- AIM 1 -
At what times were the comments in the comment thread below posted? List every one.

[Start of EXCERPT]

I've been thinking of making a new political slogan aimed at the "thoughtcrime" crowd: "What you need is red ink, not red pills!" Meaning that there really aren't horrible truths about society that are hidden from the ignorant masses but revealed to the brave and sufficiently cynical few; most people (even the "average" ones) do actually perceive all the information they might need about the society they live in, but cannot articulate and communicate it, so on some topics only a scrambled message of discontent and anger can be heard.

Comment author: [deleted] 02 January 2013 04:37:06PM -1 points [-]

Meh.

Comment author: Multiheaded 02 January 2013 05:03:46PM *  6 points [-]

Elaborate please.

(Sorry for getting into tribal matters, but this is explicitly about tribalism:)

In particular, a long time ago I asked you and your alt-right associates: why do they think liberals are so adamantly in denial about the possiblity of racial differences in intelligence. All the alt-right/reactionary commenters everywhere seem to think that it's clear-cut: liberals hate Truth in all its forms, and "elite" liberals especially hate it, and they simply want to speed the collapse of decent society with such anti-Truth policies.

I tentatively suggested, however, 1) that there are no real contradictions between the ideology of modern liberalism/progressivism (as it is preached and written), and, say, the average Jew having higher IQ than the average European having higher IQ than average black people - and 2) that the semi-official ban on the topic in liberal academia exists because of complicated self-image and methodology issues going back to the Enlightenment era, and because of sincere, well-intentioned fear of resurgent racist oppression.

So, essentially, nobody is deliberately spreading lies, deliberately concealing truths, making up stories about a dragon in the garage, etc. Instead we have a complex, silent carpet brawl around the meta question on the proper relation of the normative and the descriptive in politics - e.g. given how much we value moral equality, should we try to justify it with facts/axioms about our environment, or with a deontological, non-disprovable position? - where neither side is even psychologically able to state the issue. That's how hard sufficient levels of reflection are.

How'd you say? (And btw, do you think that my meltdown about all this meta crap qualifies as evidence? I realize that my thinking is... not very close to "standard" liberal or right-wing thought, but might there be similar psychological tension generated in their long-standing conflicts?)

Comment author: [deleted] 02 January 2013 05:32:24PM *  12 points [-]

In particular, a long time ago I asked you and your allies

"Me and my allies."

I refuse to frame a debate in such terms for obvious reasons and am despondent you have chosen them. Honestly I think you are being mind-killed about this and are pattern matching my positions to ones I just don't hold.

Comment author: Multiheaded 02 January 2013 05:43:30PM 18 points [-]

You are completely correct. This was indeed indefensible and inexcusable of me, and pretty much a direct spit upon your goodwill. I was frustrated by my inability to "get even" with an opposing group that has long trumpeted its honesty and accused my views of hypocrisy. I let this primitive emotion get the better of me.

Such little things are what shits up the whole discourse. I understand and agree. I'm sorry.

Comment author: [deleted] 02 January 2013 05:45:41PM *  13 points [-]

Up voted. I hope you know you have no more hard feelings from me on this.

[End of EXCERPT]
[Start of MATERIALS PROVIDED]

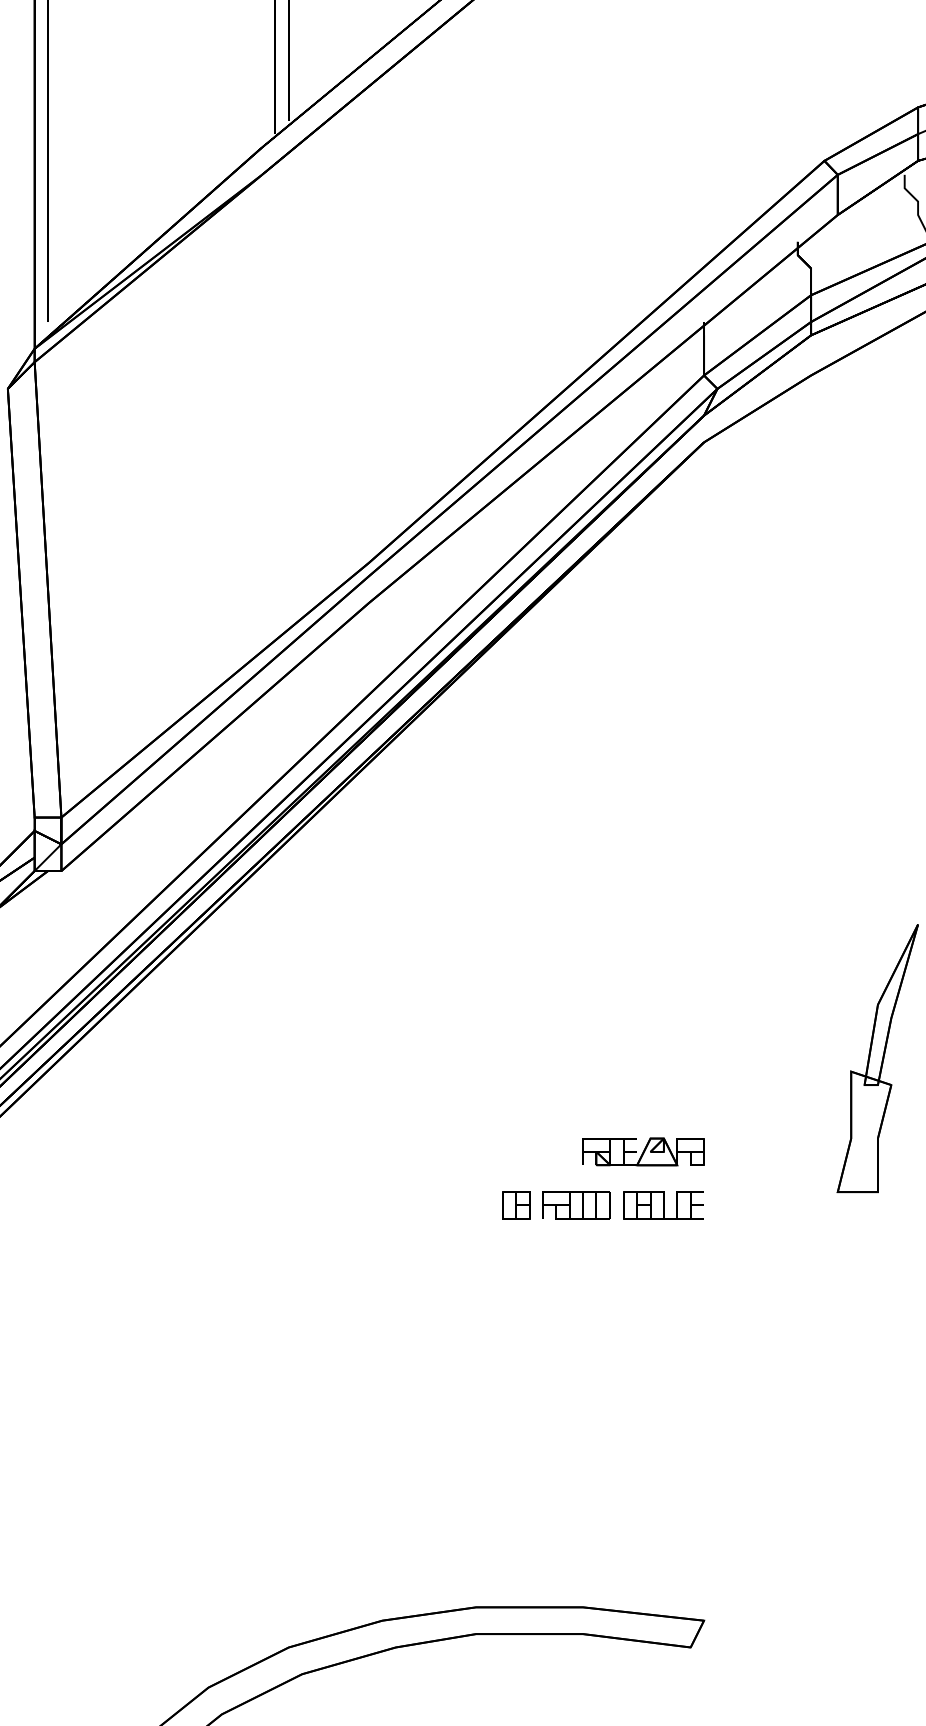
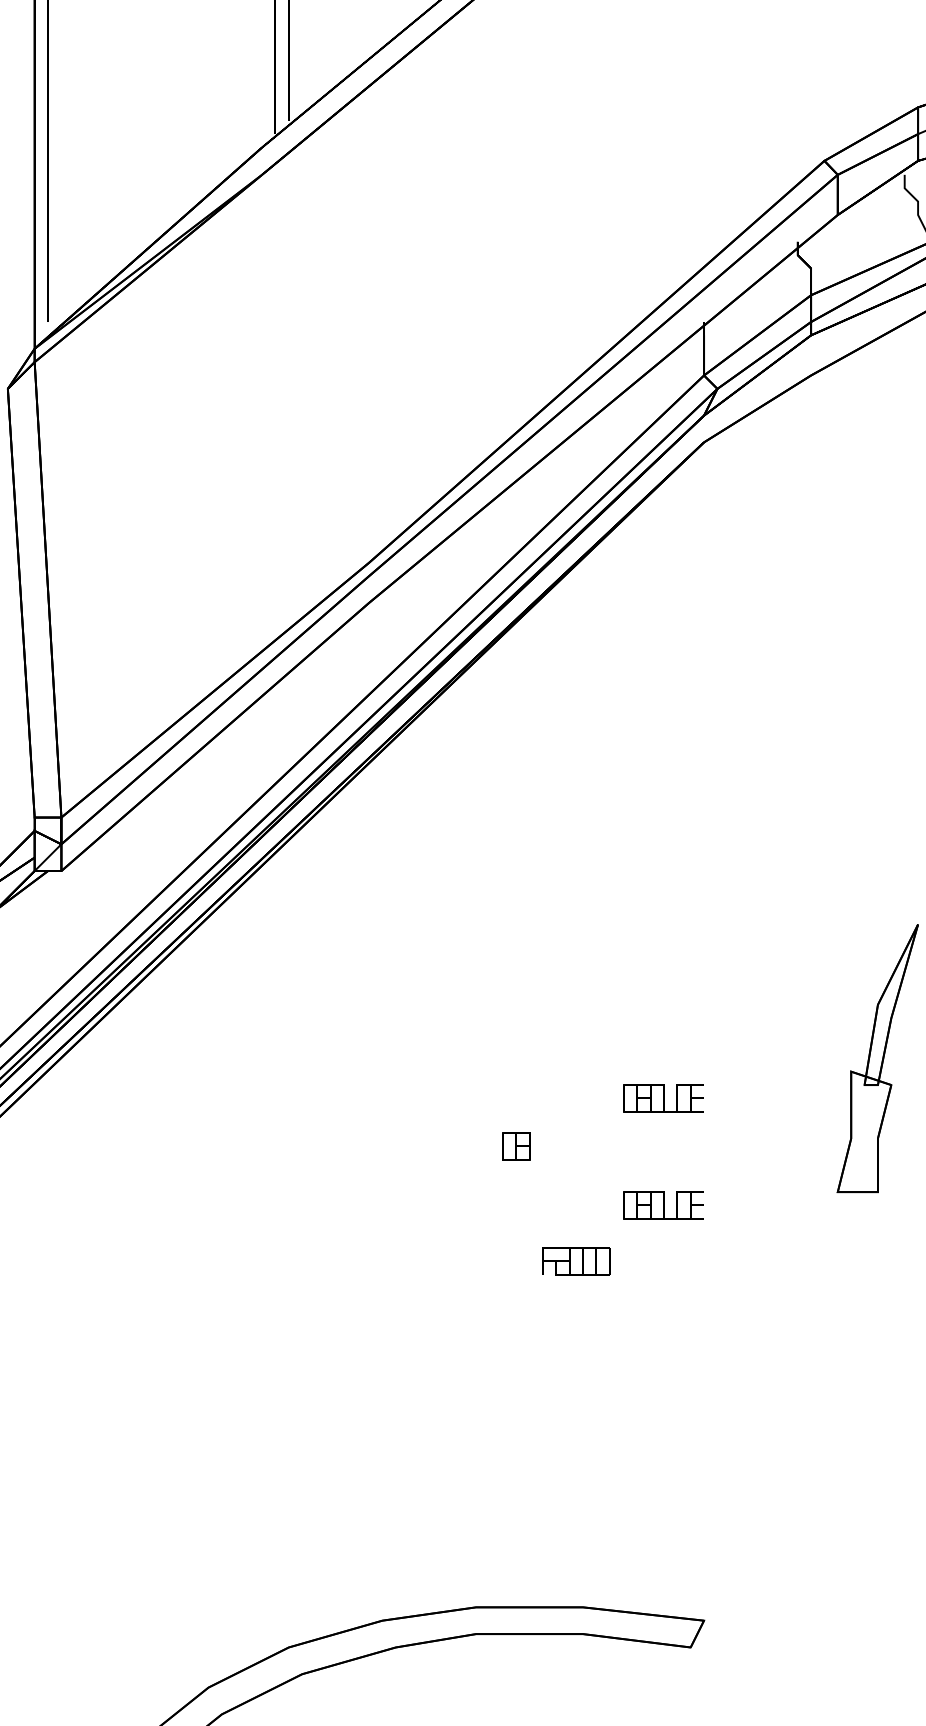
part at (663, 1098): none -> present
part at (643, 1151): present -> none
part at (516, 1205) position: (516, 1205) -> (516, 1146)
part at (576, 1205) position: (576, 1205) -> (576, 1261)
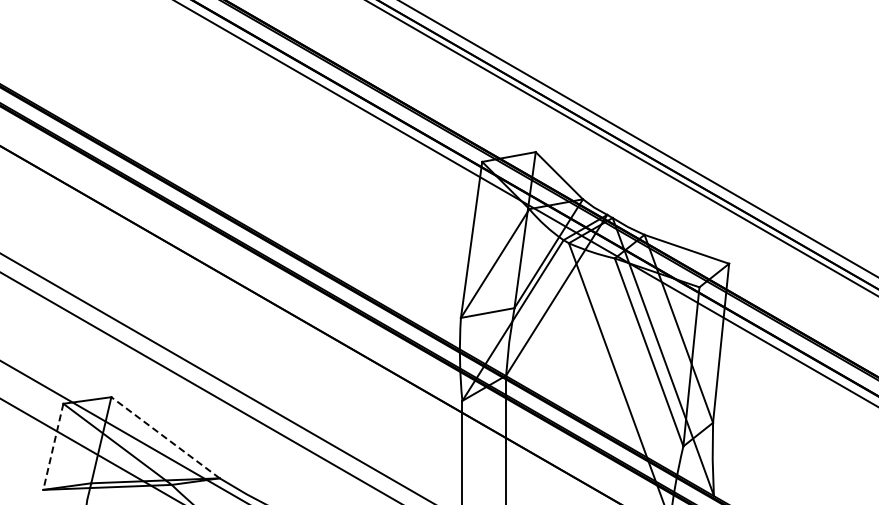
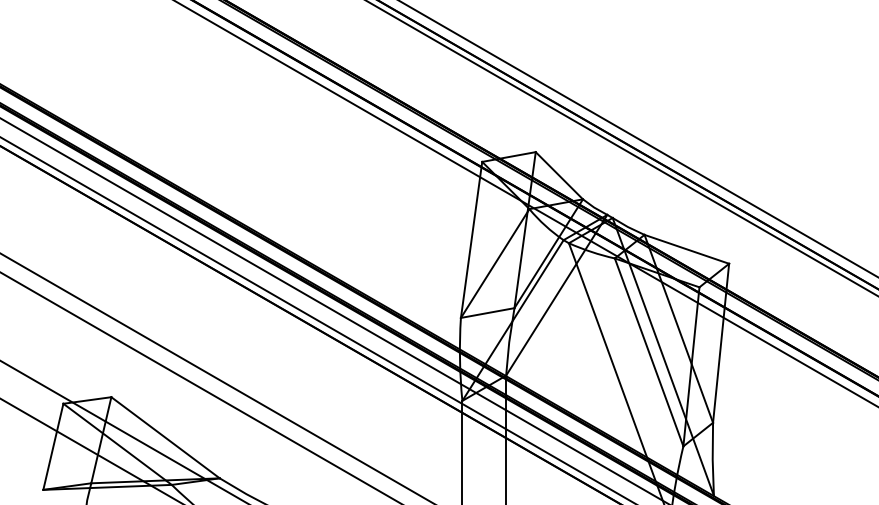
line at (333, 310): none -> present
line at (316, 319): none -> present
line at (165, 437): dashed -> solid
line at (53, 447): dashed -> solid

[End of MATERIALS PROVIDED]

- AIM 2 -
Reproduce every row above that lists a difference between the drawings, with each one given word for word. Leave out the picture rows.

- SOLUTION 1 -
04:37:06PM, 05:03:46PM, 05:32:24PM, 05:43:30PM, 05:45:41PM

- SOLUTION 2 -
part at (663, 1098): none -> present
part at (643, 1151): present -> none
part at (516, 1205) position: (516, 1205) -> (516, 1146)
part at (576, 1205) position: (576, 1205) -> (576, 1261)
line at (333, 310): none -> present
line at (316, 319): none -> present
line at (165, 437): dashed -> solid
line at (53, 447): dashed -> solid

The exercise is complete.